### Record excerpts
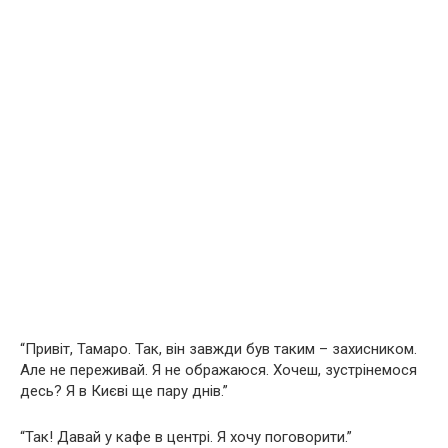
“Привіт, Тамаро. Так, він завжди був таким – захисником.
Але не переживай. Я не ображаюся. Хочеш, зустрінемося
десь? Я в Києві ще пару днів.”
“Так! Давай у кафе в центрі. Я хочу поговорити.”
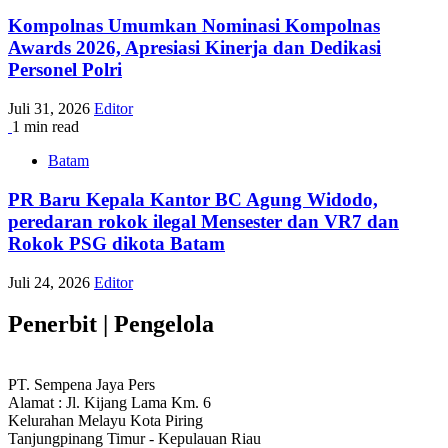
Kompolnas Umumkan Nominasi Kompolnas
Awards 2026, Apresiasi Kinerja dan Dedikasi
Personel Polri
Juli 31, 2026
Editor
1 min read
Batam
PR Baru Kepala Kantor BC Agung Widodo,
peredaran rokok ilegal Mensester dan VR7 dan
Rokok PSG dikota Batam
Juli 24, 2026
Editor
Penerbit | Pengelola
PT. Sempena Jaya Pers
Alamat : Jl. Kijang Lama Km. 6
Kelurahan Melayu Kota Piring
Tanjungpinang Timur - Kepulauan Riau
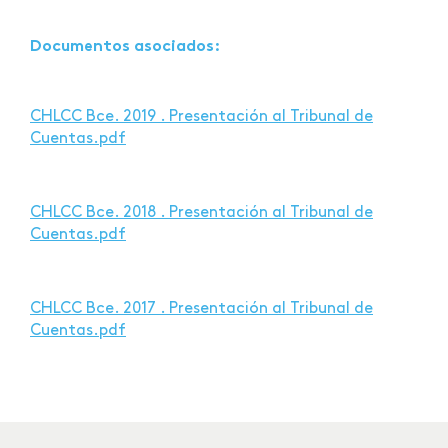
Documentos asociados:
CHLCC Bce. 2019 . Presentación al Tribunal de
Cuentas.pdf
CHLCC Bce. 2018 . Presentación al Tribunal de
Cuentas.pdf
CHLCC Bce. 2017 . Presentación al Tribunal de
Cuentas.pdf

### What the exercise asks
Please output the lines from the line that contains "Kompolnas Umumkan Nominasi Kompolnas" through the end of the records, both ends included, exactly and with no pictures.

### Written answer
Kompolnas Umumkan Nominasi Kompolnas
Awards 2026, Apresiasi Kinerja dan Dedikasi
Personel Polri
Juli 31, 2026
Editor
1 min read
Batam
PR Baru Kepala Kantor BC Agung Widodo,
peredaran rokok ilegal Mensester dan VR7 dan
Rokok PSG dikota Batam
Juli 24, 2026
Editor
Penerbit | Pengelola
PT. Sempena Jaya Pers
Alamat : Jl. Kijang Lama Km. 6
Kelurahan Melayu Kota Piring
Tanjungpinang Timur - Kepulauan Riau
Documentos asociados:
CHLCC Bce. 2019 . Presentación al Tribunal de
Cuentas.pdf
CHLCC Bce. 2018 . Presentación al Tribunal de
Cuentas.pdf
CHLCC Bce. 2017 . Presentación al Tribunal de
Cuentas.pdf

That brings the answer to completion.